Don't let anyone tell you sensible isn't sexy, because it is! This blog post could be an infomercial for Jockey cotton bikini brief underwear, but it's not. It's simply an admission that I am turning 39 in a matter of weeks, and am officially past the point of wearing lace dental floss between my ass cheeks and pretending I'm okay with that. Visible Panty Line ("VPL") be damned!
Underwear is like a car in that way. When you're 16, you care about driving or riding in a convertible or a Jeep or whatever. But by the time you're creeping up on 40 it's like, gimme the minivan or a Volvo station wagon. And Jockeys are the minivan of underwear.
My mom wears these, and so do I. Sure, my mom is 71 and is two sizes smaller than me (BITCH!!), but the woman is an M.D. and she is not fucking around with comfort.

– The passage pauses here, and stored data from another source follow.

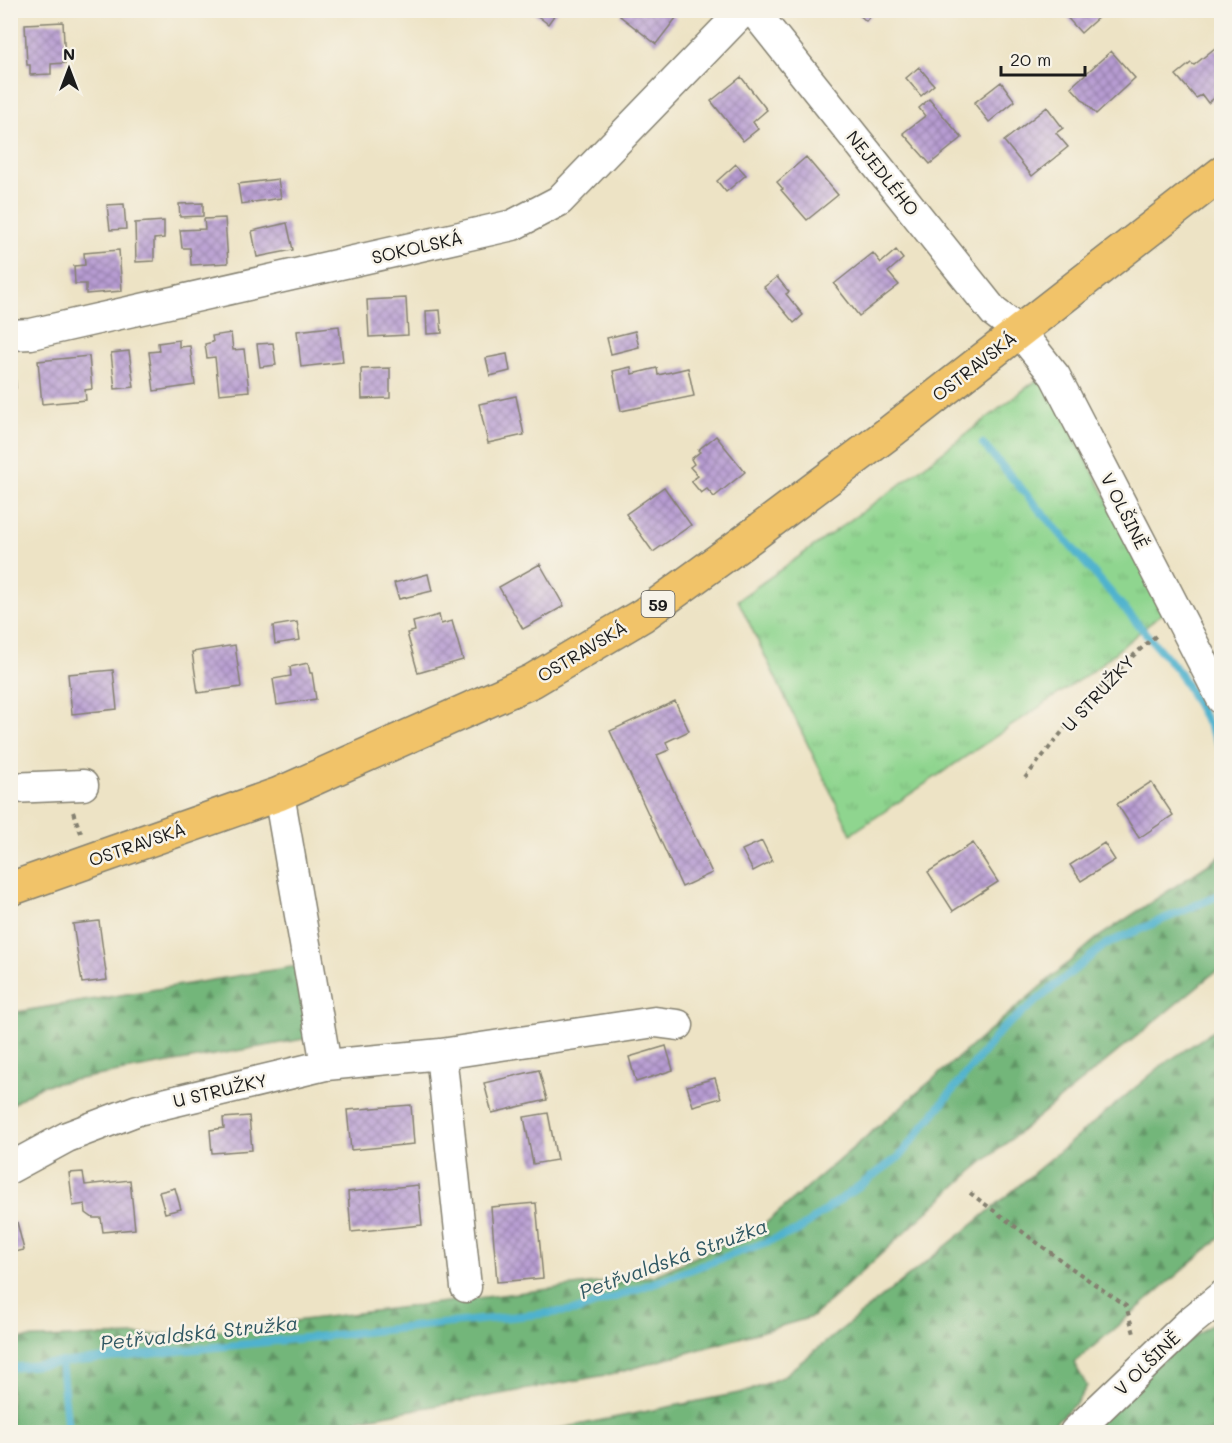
<svg xmlns="http://www.w3.org/2000/svg" width="1232" height="1443" font-family="Mali,sans-serif">
  <style>
    .grass { fill: url(#grass-tufts); stroke: #567856; stroke-width: 1.5 }
    .forest { fill: url(#forest-firs); stroke: #48694b; stroke-width: 1.5 }
    .lines { fill: none; stroke-linecap: round; stroke-linejoin: round }
    .stream { stroke: #4fb2ce; stroke-width: 8 }
    .building { fill: url(#building-cross-hatch) }
    .minor-casing { stroke: #848070; stroke-width: 33 }
    .primary-casing { stroke: #848070; stroke-width: 36 }
    .path { stroke: #848070; stroke-width: 4; stroke-dasharray: 4.5 4.5; stroke-linecap: butt }
    .minor { stroke: #fff; stroke-width: 30 }
    .primary { stroke: #f1c369; stroke-width: 33 }
    .labels { text-anchor: middle; dominant-baseline: central; stroke-width: 5; stroke-linejoin: round; paint-order: stroke }
    .shield { fill: #f7f3e8; stroke: #5e5c59; stroke-width: 1.5 }
    .shield-label { font-size: 16px; font-weight: bold; fill: #1c1c1c }
    .street-label { font-size: 18px; fill: #1c1c1c; stroke: #f7f3e8 }
    .water-label { font-size: 20px; font-style: italic; fill: #305863; stroke: #f7f3e8 }
  </style>
  <defs>
    <pattern id="grass-tufts" width="24" height="20" patternUnits="userSpaceOnUse" patternTransform="scale(1.5)"><rect width="24" height="20" fill="#8fd58f"/><path d="M3 7l-1-3M5 7V3M7 7l1-3M15 17l-1-3M17 17v-4M19 17l1-3" fill="none" stroke="#7bb67b"/></pattern>
    <pattern id="forest-firs" width="22" height="20" patternUnits="userSpaceOnUse" patternTransform="scale(1.5)"><rect width="22" height="20" fill="#73b67a"/><path d="M5 1l3.5 6h-7zM16 11l3.5 6h-7z" fill="#5e9363"/></pattern>
    <pattern id="building-cross-hatch" width="8" height="8" patternUnits="userSpaceOnUse" patternTransform="scale(1.5)"><rect width="8" height="8" fill="#b79cd2"/><path d="M0 0l8 8M0 8l8-8" fill="none" stroke="#947eaa"/></pattern>
  </defs>
  <rect width="100%" height="100%" fill="#f7f3e8"/>
  <filter id="ink" filterUnits="userSpaceOnUse"><feTurbulence type="fractalNoise" baseFrequency=".0167" numOctaves="2"/><feDisplacementMap in="SourceGraphic" scale="12" xChannelSelector="R" yChannelSelector="G"/><feConvolveMatrix kernelMatrix="1 2 1 2 8 2 1 2 1" color-interpolation-filters="sRGB"/></filter>
  <filter id="wash" filterUnits="userSpaceOnUse"><feTurbulence type="fractalNoise" baseFrequency=".008" numOctaves="4" result="noise"/><feDisplacementMap in="SourceGraphic" scale="24" xChannelSelector="R" yChannelSelector="G"/><feGaussianBlur stdDeviation="1.35" result="paint"/><feColorMatrix in="noise" values="0 0 0 0 0 0 0 0 0 0 0 0 0 0 0 0 0 1.4 0 .05"/><feComposite in="paint" operator="in"/></filter>
  <g filter="url(#wash)">
    <rect width="100%" height="100%" fill="#ede3c5"/>
    <path class="grass" d="M1042,376l124,234 -72,60 -243,164 -113,-234 152,-108z"/>
    <path class="forest" d="M1221,856v112l-11,8 -239,196 -159,145 -195,56 -272,49 -100,10h-234l-1,-93 189,-6 454,-57 107,-48 337,-290z
      M297,966l13,72 -270,48 -29,19v-92z
      M1221,1026v211l-147,126 13,23 -10,16 -32,30h-503l207,-41 33,-14 184,-147 195,-164z
      M1221,1317v115h-151l8,-9z"/>
    <g class="lines">
      <path class="stream" d="M983,444l196,228 43,77
        M61,1362l7,70
        M10,1368l569,-58 218,-79 102,-74 102,-127 105,-86 116,-50"/>
    </g>
    <g id="blocks">
      <path class="building" d="M530,10h28l-10,14z
        M624,10h43l9,8 -20,26 -36,-28z
        M854,10h21l-9,11z
        M1067,10h32l3,4 -21,19 -17,-19z
        M63,22l2,41 -14,1v10l-21,1v-10h-3l-2,-41z
        M1215,48l7,9v35l-14,11 -6,-8 -6,3 -20,-23 15,-12 3,2z
        M1111,51l24,27 -39,36 -25,-27z
        M919,67l15,18 -13,11 -15,-18z
        M741,77l26,33 -14,12 5,7 -15,12 -32,-40z
        M1001,82l14,19 -26,21 -15,-19z
        M929,99l33,39 -32,26 -27,-31 22,-17 -6,-8z
        M1047,107l16,21 -7,5 12,14 -36,29 -28,-35z
        M806,157l32,38 -31,25 -26,-30 2,-1 -6,-7z
        M736,164l10,11 -20,17 -9,-11z
        M278,179l3,19 -40,6 -3,-20z
        M203,203v13l-23,1 -1,-13z
        M124,204l2,25 -16,1 -3,-25z
        M225,218l3,45 -37,2 -1,-17h-8l-2,-18 25,-1 -1,-10z
        M164,221v17l-10,1v22l-18,1 -1,-39z
        M287,223l6,27 -36,7 -5,-26z
        M119,250l3,41 -36,3v-10h-11l-1,-18 11,-1 -1,-12z
        M896,250l7,9 -15,13 11,13 -40,31 -25,-32 39,-31 8,10z
        M777,277l12,15 -3,2 17,21 -9,8 -30,-36z
        M406,298l2,37 -39,2 -2,-37z
        M440,310l2,23 -15,1 -1,-23z
        M339,326l4,36 -42,5 -4,-36z
        M635,331l4,16 -28,7 -4,-16z
        M231,333l2,17 11,-1 5,42 -30,3 -4,-37 -8,1 -2,-14 8,-2 -1,-6z
        M179,340v7l11,-1 5,39 -41,6 -5,-39 10,-1 -1,-8z
        M273,343l3,22 -16,2 -3,-23z
        M129,351l5,36 -19,2 -4,-36z
        M507,354l3,17 -20,5 -4,-18z
        M89,356l3,33 -7,1 1,10 -44,4 -4,-43z
        M10,362h4l2,26 -6,1z
        M631,367l1,7 25,-6 1,7 30,-7 6,28 -73,15 -8,-40z
        M390,368v30l-28,1 -1,-30z
        M516,396l8,39 -36,8 -9,-39z
        M716,436l29,36 -31,25 -7,-8 -6,4 -10,-12 7,-5 -8,-9 4,-3 -3,-5 9,-7 -2,-2z
        M664,487l27,38 -38,27 -27,-38z
        M540,564l24,42 -41,23 -24,-42z
        M428,574l4,17 -33,8 -5,-16z
        M439,615l2,9 11,-3 11,39 -45,13 -11,-40 8,-2 -2,-9z
        M297,622l3,18 -25,4 -2,-18z
        M235,645l6,42 -43,6 -6,-41z
        M308,663l2,10h2l4,26 -39,6 -4,-26 18,-3 -1,-9z
        M113,670l4,39 -45,5 -4,-40z
        M675,701l14,30 -23,11 3,8 -12,5 55,118 -30,14 -72,-156z
        M1151,782l22,33 -34,23 -22,-34z
        M762,841l10,20 -19,10 -11,-21z
        M973,843l25,39 -45,29 -25,-39z
        M1104,843l11,17 -34,21 -11,-16z
        M99,921l8,59 -25,3 -9,-59z
        M666,1046l7,24 -37,12 -7,-25z
        M539,1070l8,30 -55,13 -8,-30z
        M715,1078l6,20 -28,8 -6,-20z
        M411,1105l3,39 -63,6 -4,-40z
        M548,1113l9,47 -24,4 -9,-47z
        M249,1116l3,34 -40,3 -2,-23 14,-2 -1,-10z
        M83,1172l2,13 45,-5 5,49 -32,3 -2,-14h-8l-7,-5 -1,-9 -12,2 -4,-33z
        M418,1185l4,40 -71,7 -3,-40z
        M175,1188l6,21 -16,4 -6,-21z
        M536,1203l7,75 -46,4 -6,-75z
        M17,1222l7,28 -14,3v-29z"/>
    </g>
  </g>
  <g filter="url(#ink)">
    <use href="#blocks" fill-opacity="0" stroke="#848070" stroke-width="1.5"/>
    <g class="lines">
      <g class="minor-casing">
        <path id="minor" d="M753,10l241,302 25,19 36,45 167,323
          M10,335l21,-1 482,-109 46,-24 185,-191
          M10,788l73,-3
          M279,794l47,271
          M441,1054l25,233
          M10,1168l57,-31 71,-27 188,-45 115,-11 214,-32 23,3
          M1075,1432l115,-110 32,-26"/>
      </g>
      <g class="primary-casing">
        <path id="primary" d="M10,889l269,-95 253,-113 111,-66 98,-71 148,-111 333,-260"/>
      </g>
      <path class="path" d="M1025,778l61,-76 49,-48 23,-20
        M73,812l8,21
        M970,1193l100,74 56,39 9,31"/>
      <use href="#minor" class="minor"/>
      <use href="#primary" class="primary"/>
    </g>
  </g>
  <g class="labels">
    <rect class="shield" x="641.5" y="591" width="33" height="26" rx="4.5"/>
    <g class="shield-label">
      <text x="658" y="604">59</text>
    </g>
    <g class="street-label">
      <text transform="translate(883 173) rotate(51)">NEJEDLÉHO</text>
      <text transform="translate(417 247) rotate(-13)">SOKOLSKÁ</text>
      <text transform="translate(974 366) rotate(-38)">OSTRAVSKÁ</text>
      <text transform="translate(1125 511) rotate(63)">V OLŠINĚ</text>
      <text transform="translate(582 651) rotate(-31)">OSTRAVSKÁ</text>
      <text transform="translate(1098 693) rotate(-47)">U STRUŽKY</text>
      <text transform="translate(137 844) rotate(-19)">OSTRAVSKÁ</text>
      <text transform="translate(220 1090) rotate(-13)">U STRUŽKY</text>
      <text transform="translate(1147 1363) rotate(-44)">V OLŠINĚ</text>
    </g>
    <g class="water-label">
      <text transform="translate(673 1258) rotate(-20)">Petřvaldská Stružka</text>
      <text transform="translate(199 1332) rotate(-6)">Petřvaldská Stružka</text>
    </g>
  </g>
  <rect width="1232" height="1443" fill="none" stroke="#f7f3e8" stroke-width="36"/>
  <g transform="translate(69 69)" stroke="#f7f3e8" stroke-width="4.5" paint-order="stroke">
  <path d="M0-4.5L10 22L0 15L-10 22Z" fill="#1c1c1c"/>
  <text y="-9" font-size="16" font-weight="bold" text-anchor="middle" fill="#1c1c1c">N</text>
  </g>
  <path d="M1001 66v9h84v-9" fill="none" stroke="#1c1c1c" stroke-width="3"/>
  <text x="1010" y="66" font-size="18" fill="#1c1c1c" stroke="#f7f3e8" stroke-width="4.5" paint-order="stroke">20 m</text>
</svg>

Yes she is a grandma, and really Jockey underwear are therefore granny panties, but I'm not a grandma, and still I love these.
They're not hot, they're not sexy, they're not getting you laid or acting as the repository for dollah billz, and they almost look weird WITHOUT half a bush coming out both sides of the leg elastic.
But you're old AF, and you don't want to get laid by a man most days anyway. At most, you want to get laid by your vibrator and catch a few reruns of Friends. And you're making most of your bills in direct deposit, as opposed to having them directly deposited into your crotch on a stripper pole.
Jockey bikini briefs: the workhorse of underwear that tells the world--and ESPECIALLY the opposite sex--that you give fewer fucks than you ever have in your life.